Scenario 1: Building a reference genome that is compatible with single-cell data from different platforms.

If you have both single-cell data from 10X Genomics and SeekSpace® products, it is recommended to use 10X CellRanger to build the reference genome. SeekSpace® Tools is compatible with the reference genome built by CellRanger. The code for processing gene annotation files (GTF files) is as follows:

The code for processing gene annotation files (GTF files) is as follows:

/path/to/cellranger mkgtf Homo_sapiens.GRCh38.ensembl.gtf Homo_sapiens.GRCh38.ensembl.filtered.gtf \
    --attribute=gene_biotype:protein_coding \
    --attribute=gene_biotype:lncRNA \
    --attribute=gene_biotype:antisense \
    --attribute=gene_biotype:IG_LV_gene \
    --attribute=gene_biotype:IG_V_gene \
    --attribute=gene_biotype:IG_V_pseudogene \
    --attribute=gene_biotype:IG_D_gene \
    --attribute=gene_biotype:IG_J_gene \
    --attribute=gene_biotype:IG_J_pseudogene \
    --attribute=gene_biotype:IG_C_gene \
    --attribute=gene_biotype:IG_C_pseudogene \
    --attribute=gene_biotype:TR_V_gene \
    --attribute=gene_biotype:TR_V_pseudogene \
    --attribute=gene_biotype:TR_D_gene \
    --attribute=gene_biotype:TR_J_gene \
    --attribute=gene_biotype:TR_J_pseudogene \
    --attribute=gene_biotype:TR_C_gene
cellranger mkref --genome=GRCh38 --fasta=GRCh38.fa --genes=GRCh38-filtered-ensembl.gtf
cd GRCh38/genes
gunzip -dc genes.gtf.gz > genes.gtf

Note

  • If the reference genome built by CellRanger is not compatible with the STAR version of SeekSpace® Tools, you can specify the STAR path of CellRanger for SeekSpace® Tools with --star_path /path/to/cellranger-5.0.1/lib/bin/STAR.

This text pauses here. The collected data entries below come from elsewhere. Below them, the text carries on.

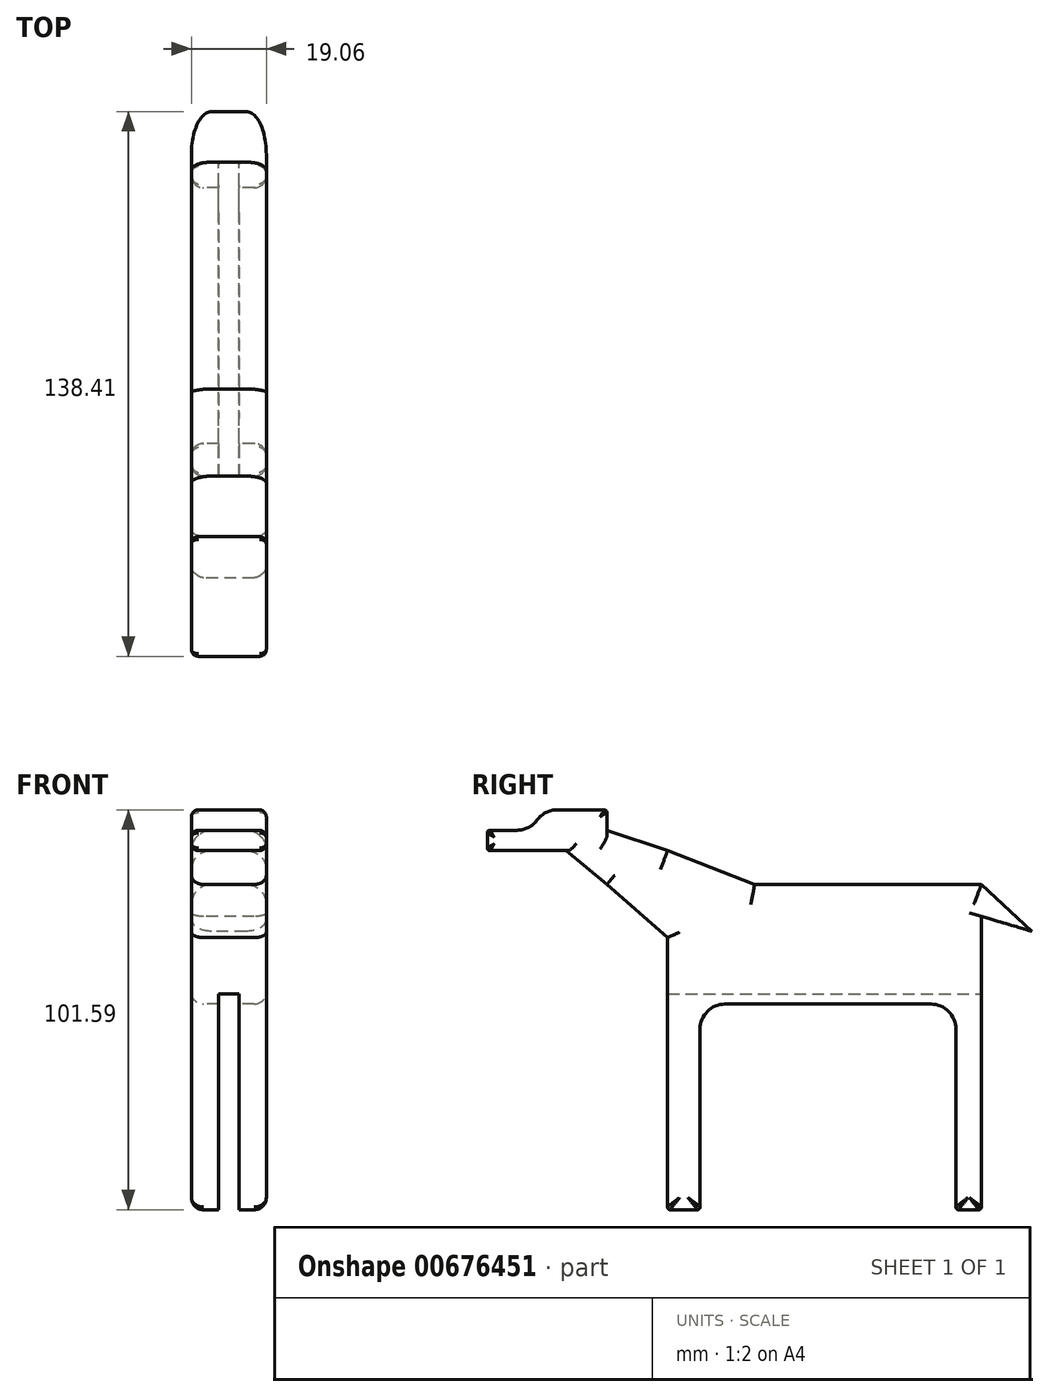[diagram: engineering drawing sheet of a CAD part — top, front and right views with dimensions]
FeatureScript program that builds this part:
annotation { "Feature Type Name" : "Feature", "Feature Type Description" : "" }
export const myFeature = defineFeature(function(context is Context, id is Id, definition is map)
    precondition{}
    {
        {
            var Q0;
            Q0=qCreatedBy(makeId("Right.planeOp"),FACE);
            var sketch = newSketch(context, id + "F0", { "sketchPlane" : qUnion([Q0])});
            skLineSegment(sketch, "E0.bottom", {"start": v(-4.86, 41.49) * mm, "end": v(52.78, 41.49) * mm});
            skLineSegment(sketch, "E0.top", {"start": v(-12.35, 11.08) * mm, "end": v(39.94, 11.08) * mm});
            skLineSegment(sketch, "E0.left", {"start": v(-26.99, 27.97) * mm, "end": v(-26.99, 11.08) * mm});
            skLineSegment(sketch, "E0.right", {"start": v(52.78, 33.37) * mm, "end": v(52.78, 11.08) * mm});
            skLineSegment(sketch, "E1.bottom", {"start": v(-52.82, 50.07) * mm, "end": v(-61.33, 50.07) * mm});
            skLineSegment(sketch, "E1.top", {"start": v(-43.05, 60.45) * mm, "end": v(-54.98, 60.45) * mm});
            skLineSegment(sketch, "E1.left", {"start": v(-42.37, 55.26) * mm, "end": v(-42.37, 59.77) * mm});
            skLineSegment(sketch, "E2.bottom", {"start": v(-61.33, 50.07) * mm, "end": v(-72.1, 50.07) * mm});
            skLineSegment(sketch, "E2.top", {"start": v(-65.21, 55.26) * mm, "end": v(-72.1, 55.26) * mm});
            skLineSegment(sketch, "E2.right", {"start": v(-72.77, 50.75) * mm, "end": v(-72.77, 54.58) * mm});
            skLineSegment(sketch, "E3.top", {"start": v(-26.3, -41.14) * mm, "end": v(-19.39, -41.14) * mm});
            skLineSegment(sketch, "E3.left", {"start": v(-26.99, 11.08) * mm, "end": v(-26.99, -40.46) * mm});
            skLineSegment(sketch, "E3.right", {"start": v(-18.7, 4.73) * mm, "end": v(-18.7, -40.46) * mm});
            skLineSegment(sketch, "E4.top", {"start": v(52.1, -41.14) * mm, "end": v(46.97, -41.14) * mm});
            skLineSegment(sketch, "E4.left", {"start": v(52.78, 11.08) * mm, "end": v(52.78, -40.46) * mm});
            skLineSegment(sketch, "E4.right", {"start": v(46.29, 4.73) * mm, "end": v(46.29, -40.46) * mm});
            skLineSegment(sketch, "E5", {"start": v(-42.37, 55.26) * mm, "end": v(-26.99, 50.07) * mm});
            skLineSegment(sketch, "E6", {"start": v(-26.99, 50.07) * mm, "end": v(-4.86, 41.49) * mm});
            skLineSegment(sketch, "E7", {"start": v(-52.82, 50.07) * mm, "end": v(-42.37, 41.49) * mm});
            skLineSegment(sketch, "E8", {"start": v(-42.37, 41.49) * mm, "end": v(-26.99, 27.97) * mm});
            skArc(sketch, "E9.filletArc", {"start": v(-54.98, 60.45) * mm, "mid": v(-57.84, 59.76) * mm, "end": v(-60.1, 57.85) * mm});
            skArc(sketch, "E10.filletArc", {"start": v(-65.21, 55.26) * mm, "mid": v(-62.35, 55.95) * mm, "end": v(-60.1, 57.85) * mm});
            skArc(sketch, "E11.filletArc", {"start": v(-72.1, 55.26) * mm, "mid": v(-72.57, 55.06) * mm, "end": v(-72.77, 54.58) * mm});
            skArc(sketch, "E12.filletArc", {"start": v(-72.77, 50.75) * mm, "mid": v(-72.57, 50.27) * mm, "end": v(-72.1, 50.07) * mm});
            skArc(sketch, "E13.filletArc", {"start": v(-42.37, 59.77) * mm, "mid": v(-42.57, 60.25) * mm, "end": v(-43.05, 60.45) * mm});
            skArc(sketch, "E14.filletArc", {"start": v(-12.35, 11.08) * mm, "mid": v(-16.84, 9.22) * mm, "end": v(-18.7, 4.73) * mm});
            skArc(sketch, "E15.filletArc", {"start": v(46.29, 4.73) * mm, "mid": v(44.43, 9.22) * mm, "end": v(39.94, 11.08) * mm});
            skArc(sketch, "E16.filletArc", {"start": v(-19.39, -41.14) * mm, "mid": v(-18.9, -40.94) * mm, "end": v(-18.7, -40.46) * mm});
            skArc(sketch, "E17.filletArc", {"start": v(-26.99, -40.46) * mm, "mid": v(-26.79, -40.94) * mm, "end": v(-26.3, -41.14) * mm});
            skArc(sketch, "E18.filletArc", {"start": v(46.29, -40.46) * mm, "mid": v(46.49, -40.94) * mm, "end": v(46.97, -41.14) * mm});
            skArc(sketch, "E19.filletArc", {"start": v(52.1, -41.14) * mm, "mid": v(52.58, -40.94) * mm, "end": v(52.78, -40.46) * mm});
            skLineSegment(sketch, "E20", {"start": v(52.78, 33.37) * mm, "end": v(65.64, 29.59) * mm});
            skLineSegment(sketch, "E21", {"start": v(65.64, 29.59) * mm, "end": v(52.78, 41.49) * mm});
            skSolve(sketch);
        }
        {
            var Q0;
            Q0=makeQuery(id+"F0.imprint","IMPRINT",FACE,{"disambiguationData":[TD([[makeQuery(id+"F0.imprint","IMPRINT",EDGE,{"derivedFrom":sQuery(id+"F0.wireOp",EDGE,"E0.bottom")}),-1.0]])]});
            extrude(context, id + "F1", {"entities" : qUnion([Q0]), "endBound" : BoundingType.SYMMETRIC, "depth" : 19.05 * mm, "offsetDistance" : 25.4 * mm});
        }
        {
            var Q0;
            Q0=makeQuery(id+"F1.opExtrude","CAP_EDGE",EDGE,{"disambiguationData":[OSD([sQuery(id+"F0.wireOp",EDGE,"E0.bottom")])],"isStart":false});
            var Q1;
            Q1=makeQuery(id+"F1.opExtrude","CAP_EDGE",EDGE,{"disambiguationData":[OSD([sQuery(id+"F0.wireOp",EDGE,"E6")])],"isStart":false});
            var Q2;
            Q2=makeQuery(id+"F1.opExtrude","CAP_EDGE",EDGE,{"disambiguationData":[OSD([sQuery(id+"F0.wireOp",EDGE,"E5")])],"isStart":false});
            var Q3;
            Q3=makeQuery(id+"F1.opExtrude","CAP_EDGE",EDGE,{"disambiguationData":[OSD([sQuery(id+"F0.wireOp",EDGE,"E0.bottom")])],"isStart":true});
            var Q4;
            Q4=makeQuery(id+"F1.opExtrude","CAP_EDGE",EDGE,{"disambiguationData":[OSD([sQuery(id+"F0.wireOp",EDGE,"E6")])],"isStart":true});
            var Q5;
            Q5=makeQuery(id+"F1.opExtrude","CAP_EDGE",EDGE,{"disambiguationData":[OSD([sQuery(id+"F0.wireOp",EDGE,"E5")])],"isStart":true});
            var Q6;
            Q6=makeQuery(id+"F1.opExtrude","CAP_EDGE",EDGE,{"disambiguationData":[OSD([sQuery(id+"F0.wireOp",EDGE,"E21")])],"isStart":true});
            var Q7;
            Q7=makeQuery(id+"F1.opExtrude","CAP_EDGE",EDGE,{"disambiguationData":[OSD([sQuery(id+"F0.wireOp",EDGE,"E21")])],"isStart":false});
            fillet(context, id + "F2", {"entities" : qUnion([Q0, Q1, Q2, Q3, Q4, Q5, Q6, Q7]), "radius" : 5.08 * mm, "tangentPropagation" : true, "allowEdgeOverflow" : false});
        }
        {
            var Q0;
            Q0=makeQuery(id+"F1.opExtrude","CAP_EDGE",EDGE,{"disambiguationData":[OSD([sQuery(id+"F0.wireOp",EDGE,"E1.left")])],"isStart":true});
            var Q1;
            Q1=makeQuery(id+"F1.opExtrude","CAP_EDGE",EDGE,{"disambiguationData":[OSD([sQuery(id+"F0.wireOp",EDGE,"E1.top")])],"isStart":true});
            var Q2;
            Q2=makeQuery(id+"F1.opExtrude","CAP_EDGE",EDGE,{"disambiguationData":[OSD([sQuery(id+"F0.wireOp",EDGE,"E1.top")])],"isStart":false});
            var Q3;
            Q3=makeQuery(id+"F1.opExtrude","CAP_EDGE",EDGE,{"disambiguationData":[OSD([sQuery(id+"F0.wireOp",EDGE,"E1.left")])],"isStart":false});
            fillet(context, id + "F3", {"entities" : qUnion([Q0, Q1, Q2, Q3]), "radius" : 1.78 * mm, "tangentPropagation" : true, "allowEdgeOverflow" : false});
        }
        {
            var Q0;
            Q0=makeQuery(id+"F1.opExtrude","CAP_EDGE",EDGE,{"disambiguationData":[OSD([sQuery(id+"F0.wireOp",EDGE,"E7")])],"isStart":false});
            var Q1;
            Q1=makeQuery(id+"F1.opExtrude","CAP_EDGE",EDGE,{"disambiguationData":[OSD([sQuery(id+"F0.wireOp",EDGE,"E8")])],"isStart":false});
            var Q2;
            Q2=makeQuery(id+"F1.opExtrude","CAP_EDGE",EDGE,{"disambiguationData":[OSD([sQuery(id+"F0.wireOp",EDGE,"E8")])],"isStart":true});
            var Q3;
            Q3=makeQuery(id+"F1.opExtrude","CAP_EDGE",EDGE,{"disambiguationData":[OSD([sQuery(id+"F0.wireOp",EDGE,"E7")])],"isStart":true});
            var Q4;
            Q4=makeQuery(id+"F1.opExtrude","CAP_EDGE",EDGE,{"disambiguationData":[OSD([sQuery(id+"F0.wireOp",EDGE,"E0.left"),sQuery(id+"F0.wireOp",EDGE,"E3.left")])],"isStart":true});
            var Q5;
            Q5=makeQuery(id+"F1.opExtrude","CAP_EDGE",EDGE,{"disambiguationData":[OSD([sQuery(id+"F0.wireOp",EDGE,"E0.left"),sQuery(id+"F0.wireOp",EDGE,"E3.left")])],"isStart":false});
            fillet(context, id + "F4", {"entities" : qUnion([Q0, Q1, Q2, Q3, Q4, Q5]), "radius" : 3.07 * mm, "tangentPropagation" : true, "allowEdgeOverflow" : false});
        }
        {
            var Q0;
            Q0=qCreatedBy(makeId("Front.planeOp"),FACE);
            var sketch = newSketch(context, id + "F5", { "sketchPlane" : qUnion([Q0])});
            skLineSegment(sketch, "E22.bottom", {"start": v(-2.56, -42.56) * mm, "end": v(0, -42.56) * mm});
            skLineSegment(sketch, "E22.top", {"start": v(-2.56, 13.69) * mm, "end": v(0, 13.69) * mm});
            skLineSegment(sketch, "E22.left", {"start": v(-2.56, -42.56) * mm, "end": v(-2.56, 13.69) * mm});
            skLineSegment(sketch, "E23.MirrorCS", {"start": v(2.56, -42.56) * mm, "end": v(0, -42.56) * mm});
            skLineSegment(sketch, "E24.MirrorCS", {"start": v(2.56, 13.69) * mm, "end": v(0, 13.69) * mm});
            skLineSegment(sketch, "E25.MirrorCS", {"start": v(2.56, -42.56) * mm, "end": v(2.56, 13.69) * mm});
            skSolve(sketch);
        }
        {
            var Q0;
            Q0=makeQuery(id+"F5.imprint","IMPRINT",FACE,{"disambiguationData":[TD([[makeQuery(id+"F5.imprint","IMPRINT",EDGE,{"derivedFrom":sQuery(id+"F5.wireOp",EDGE,"E22.bottom")}),1.0]])]});
            extrude(context, id + "F6", {"entities" : qUnion([Q0]), "operationType" : NewBodyOperationType.REMOVE, "depth" : 44.45 * mm, "offsetDistance" : 25.4 * mm, "hasSecondDirection" : true, "secondDirectionOppositeDirection" : true, "secondDirectionDepth" : 66.04 * mm});
        }
    });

  • The chromosome names in fasta files must match the chromosome names in the gtf file. For example, if the name of chromosome 1 in fasta files is chr1, then the name of chromosome 1 in the gtf file must also be chr1.


Scenario 2: if you only have SeekSpace® products, there is no need to consider platform compatibility.

The code for building genome index using STAR is as follows:

/demo/seekspacetools_v1.0.0/bin/STAR \
  --runMode genomeGenerate \
  --runThreadN 16 \                        
  --genomeDir /path/to/star \             
  --genomeFastaFiles /path/to/genome.fa \  
  --sjdbGTFfile /path/to/genome.gtf \      
  --sjdbOverhang 149 \                     
  --limitGenomeGenerateRAM 17179869184     

Note

  • The chromosome names in fasta files must match the chromosome names in the gtf file. For example, if the name of chromosome 1 in fasta files is chr1, then the name of chromosome 1 in the gtf file must also be chr1.